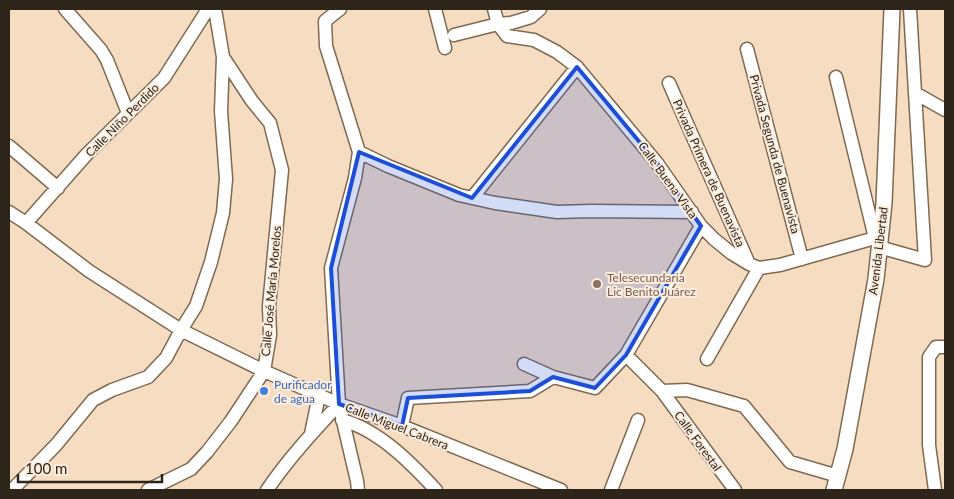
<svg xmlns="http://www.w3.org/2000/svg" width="954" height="499" font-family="Lato,sans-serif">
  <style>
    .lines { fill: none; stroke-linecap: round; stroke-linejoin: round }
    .minor-casing { stroke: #7f6951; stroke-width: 15 }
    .major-casing { stroke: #7f6951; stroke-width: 18 }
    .minor { stroke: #fff; stroke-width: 12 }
    .major { stroke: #fff; stroke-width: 15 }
    .marked { fill: #1d4ed8; fill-opacity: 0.2; stroke: #1d4ed8; stroke-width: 4; stroke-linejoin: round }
    .education-dot { fill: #8d6e63; stroke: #fcecdc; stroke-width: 2 }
    .shop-dot { fill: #3f7fe0; stroke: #fcecdc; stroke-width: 2 }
    .labels { text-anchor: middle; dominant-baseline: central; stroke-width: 4; stroke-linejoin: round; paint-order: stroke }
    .street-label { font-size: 12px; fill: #2d241a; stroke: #fcecdc }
    .education-label { font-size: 12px; fill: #785e54; stroke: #fcecdc; text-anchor: start }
    .shop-label { font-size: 12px; fill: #366cbe; stroke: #fcecdc; text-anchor: start }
  </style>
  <rect width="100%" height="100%" fill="#f6ddc2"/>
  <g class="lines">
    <g class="minor-casing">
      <path id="minor" d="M65 9 101 50 107 60 128 113
        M340 9 325 21 326 46 359 152 355 178 331 268 339 404 357 481 358 490
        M435 9 445 48
        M494 9 498 24 507 36 534 40 557 52 577 67 657 163 701 226 714 239 731 253 749 264 759 268 780 265 875 238H880
        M454 35 498 24 511 23 531 17 540 9
        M747 49 802 259
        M836 77 875 238
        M669 83 749 264
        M915 93 945 110
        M9 146 58 188
        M359 152 388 166 459 195 495 203 557 212 591 211 692 212
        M472 198 577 67
        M9 212 26 223 89 271 181 330 264 371 339 404 402 426 561 490
        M26 223 87 154 164 78 208 9
        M879 247 925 260 910 9
        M626 355 662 391 687 390 744 406 790 462 838 476
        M707 359 759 268
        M524 364 553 377 595 388 626 355 701 226
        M662 391 735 490
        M342 420C379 430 411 463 436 490
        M402 426 408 398 530 391 553 377
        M311 434 319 395
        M12 490 56 445 93 400 112 390 148 377 166 358 181 330 196 306 211 262 223 213 226 179 221 111 223 57 215 9
        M148 490 191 469 207 452 231 421 264 371 270 335 269 306 282 170 270 123 252 101 223 57
        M267 490C288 459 314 431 339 404
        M611 490 638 420
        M935 490 929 445V357L936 347H945"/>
    </g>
    <g class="major-casing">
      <path id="major" d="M834 490 845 449 876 279 884 203 892 9"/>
    </g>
    <use href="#minor" class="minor"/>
    <use href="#major" class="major"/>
  </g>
  <path class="marked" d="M577 67 657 163 701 226 626 355 595 388 553 377 530 391 408 398 402 426 339 404 331 268 359 152 472 198Z"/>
  <circle class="education-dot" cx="597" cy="284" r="5"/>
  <circle class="shop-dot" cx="264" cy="391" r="5"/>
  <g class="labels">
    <g class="street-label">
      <text transform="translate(122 120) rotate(-45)">Calle Niño Perdido</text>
      <text transform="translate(775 154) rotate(75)">Privada Segunda de Buenavista</text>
      <text transform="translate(709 173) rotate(66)">Privada Primera de Buenavista</text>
      <text transform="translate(668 180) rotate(54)">Calle Buena Vista</text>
      <text transform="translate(878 251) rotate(-83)">Avenida Libertad</text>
      <text transform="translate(271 291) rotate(-85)">Calle José María Morelos</text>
      <text transform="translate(397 426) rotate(21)">Calle Miguel Cabrera</text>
      <text transform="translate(698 441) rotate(54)">Calle Forestal</text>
    </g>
    <g class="education-label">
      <text x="607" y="277">Telesecundaria<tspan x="607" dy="14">Lic Benito Juárez</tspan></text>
    </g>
    <g class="shop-label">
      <text x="274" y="384">Purificador<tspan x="274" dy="14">de agua</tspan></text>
    </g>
  </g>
  <rect width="954" height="499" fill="none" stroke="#2d241a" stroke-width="20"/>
  <path d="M18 474v8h144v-8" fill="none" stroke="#2d241a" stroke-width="2.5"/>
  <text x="25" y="474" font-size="15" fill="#2d241a" stroke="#fcecdc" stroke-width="4" paint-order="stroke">100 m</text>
</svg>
------------------------------------------------------------
### INSTRUCTIONS FOR THE TASK
Go through the records above and copy each line where "lines" is found.

### SOLUTION FOR THIS EXERCISE
    .lines { fill: none; stroke-linecap: round; stroke-linejoin: round }
  <g class="lines">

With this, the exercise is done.